■ WHAT TO DO
Drop every image and restate the entries below word for word.

☆ ☆ ☆ ☆ ☆ ☆ ☆

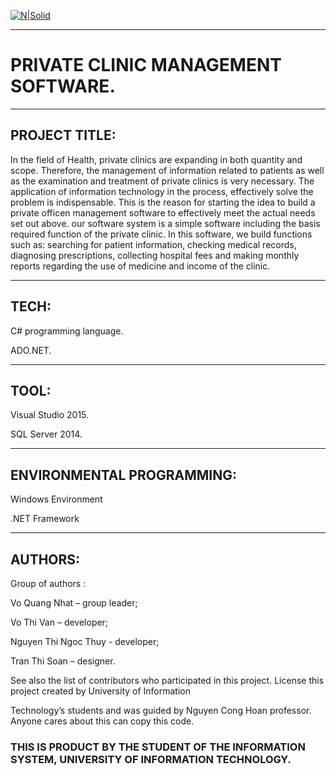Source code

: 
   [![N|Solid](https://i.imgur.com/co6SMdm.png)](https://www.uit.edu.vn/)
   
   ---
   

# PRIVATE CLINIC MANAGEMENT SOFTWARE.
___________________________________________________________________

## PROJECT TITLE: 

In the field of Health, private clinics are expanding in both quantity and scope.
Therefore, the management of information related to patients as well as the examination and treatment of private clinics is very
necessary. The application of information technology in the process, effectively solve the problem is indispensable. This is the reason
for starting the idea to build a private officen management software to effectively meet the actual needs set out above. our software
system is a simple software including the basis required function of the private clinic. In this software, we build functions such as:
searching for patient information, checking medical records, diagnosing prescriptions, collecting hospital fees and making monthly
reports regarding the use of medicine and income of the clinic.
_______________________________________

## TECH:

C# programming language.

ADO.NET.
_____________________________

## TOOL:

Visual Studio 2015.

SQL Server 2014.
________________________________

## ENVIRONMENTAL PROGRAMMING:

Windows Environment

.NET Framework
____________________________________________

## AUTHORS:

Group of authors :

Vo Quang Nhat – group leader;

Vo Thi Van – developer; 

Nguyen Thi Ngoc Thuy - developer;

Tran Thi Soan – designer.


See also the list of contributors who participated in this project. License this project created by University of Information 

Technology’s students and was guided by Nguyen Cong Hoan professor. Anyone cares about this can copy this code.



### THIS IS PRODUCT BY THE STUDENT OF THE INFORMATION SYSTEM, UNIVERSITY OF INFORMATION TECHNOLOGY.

☆ ☆ ☆ ☆ ☆ ☆ ☆

■ EXPECTED OUTPUT
Source code

: 
   [![N|Solid](https://i.imgur.com/co6SMdm.png)](https://www.uit.edu.vn/)
   
   ---
   

# PRIVATE CLINIC MANAGEMENT SOFTWARE.
___________________________________________________________________

## PROJECT TITLE: 

In the field of Health, private clinics are expanding in both quantity and scope.
Therefore, the management of information related to patients as well as the examination and treatment of private clinics is very
necessary. The application of information technology in the process, effectively solve the problem is indispensable. This is the reason
for starting the idea to build a private officen management software to effectively meet the actual needs set out above. our software
system is a simple software including the basis required function of the private clinic. In this software, we build functions such as:
searching for patient information, checking medical records, diagnosing prescriptions, collecting hospital fees and making monthly
reports regarding the use of medicine and income of the clinic.
_______________________________________

## TECH:

C# programming language.

ADO.NET.
_____________________________

## TOOL:

Visual Studio 2015.

SQL Server 2014.
________________________________

## ENVIRONMENTAL PROGRAMMING:

Windows Environment

.NET Framework
____________________________________________

## AUTHORS:

Group of authors :

Vo Quang Nhat – group leader;

Vo Thi Van – developer; 

Nguyen Thi Ngoc Thuy - developer;

Tran Thi Soan – designer.


See also the list of contributors who participated in this project. License this project created by University of Information 

Technology’s students and was guided by Nguyen Cong Hoan professor. Anyone cares about this can copy this code.



### THIS IS PRODUCT BY THE STUDENT OF THE INFORMATION SYSTEM, UNIVERSITY OF INFORMATION TECHNOLOGY.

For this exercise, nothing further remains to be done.